There are many ways to evaluate the performance of distributional models, for the purposes of this post, I’ll look at various quantiles, and whether the underlying data crossed those quantiles at the expected rate.

First, I’ll create variables to specify how often stocks go over expected quantiles, and plot the results

pred_df$up_10 <- as.numeric(pred_df$actual>pred_df$quant10)
pred_df$up_25 <- as.numeric(pred_df$actual>pred_df$quant25)
pred_df$up_50 <- as.numeric(pred_df$actual>pred_df$quant50)
pred_df$up_75 <- as.numeric(pred_df$actual>pred_df$quant75)
pred_df$up_90 <- as.numeric(pred_df$actual>pred_df$quant90)


pred_df %>%
  select(up_10:up_90) %>%
  summarize_each(funs = mean) %>%
  pivot_longer(up_10:up_90, names_to = 'over_quantile', values_to = 'pct') %>%
  ggplot(aes(x=over_quantile, y=pct, label=scales::percent(pct, accuracy = .01))) +
  geom_col() +
  geom_text(vjust=1, color='white') +
  theme_minimal() +
  scale_y_continuous(labels=scales::percent) +
  ggtitle('% Stocks Going Over Specified Quantile')

This all shows up as expected, with 90.11% of prices going over the 10th quantile, 73.83% of prices going over the 25th quantile, 49.84% of prices going over the 50th quantile, 26.19% of prices going over the 75th quantile, 9.05% of prices going over the 90th quantile.

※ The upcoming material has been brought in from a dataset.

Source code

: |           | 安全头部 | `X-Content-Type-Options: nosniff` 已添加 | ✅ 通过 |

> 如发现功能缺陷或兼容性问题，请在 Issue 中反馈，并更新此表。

Obviously with all the caveats of the model, that’s a pretty good results! If nothing else, this serves as a proof of concept that this type of model can fit the distribution.

Takeaways

Applications for these distributional models are pretty exciting! It’s exciting to be able to explicitly model probability distributions. Specifically, I think, if used carefully, it can be better used to communicate better with business users. I’ve seen non-technical folks dismiss 95% prediction intervals as being just too wide, because often how these are visualized, it looks like an outcome is equally as likely to be anywhere within the shaded area. This allows us to narrow down a bit more.

You can also assess probabilitys at any given point on the distribution. If a business user wants to know the probability the a customer spends over a certain threshold, or a security going over a certain threshold, and that threshold changes fairly often, you can rely on the same model rather than having to fit multiple quantile regression models, or manually calculating CDFs.

You also get to merge the works of statistical modeling and distributions, with the firepower of Tensorflow. You can estimate distributions using computer vision, NLP, and whatever else you can imagine.

Granted, I’m fairly new to this type of modeling, but it looks you can kind of have to cake and eat it too.

I’ve just discovered a hammer, and everything looks like a nail right now, so I’m pretty pumped about the possibilities of this type of modeling, and I’ll be exploring other applications, and drawbacks in future posts.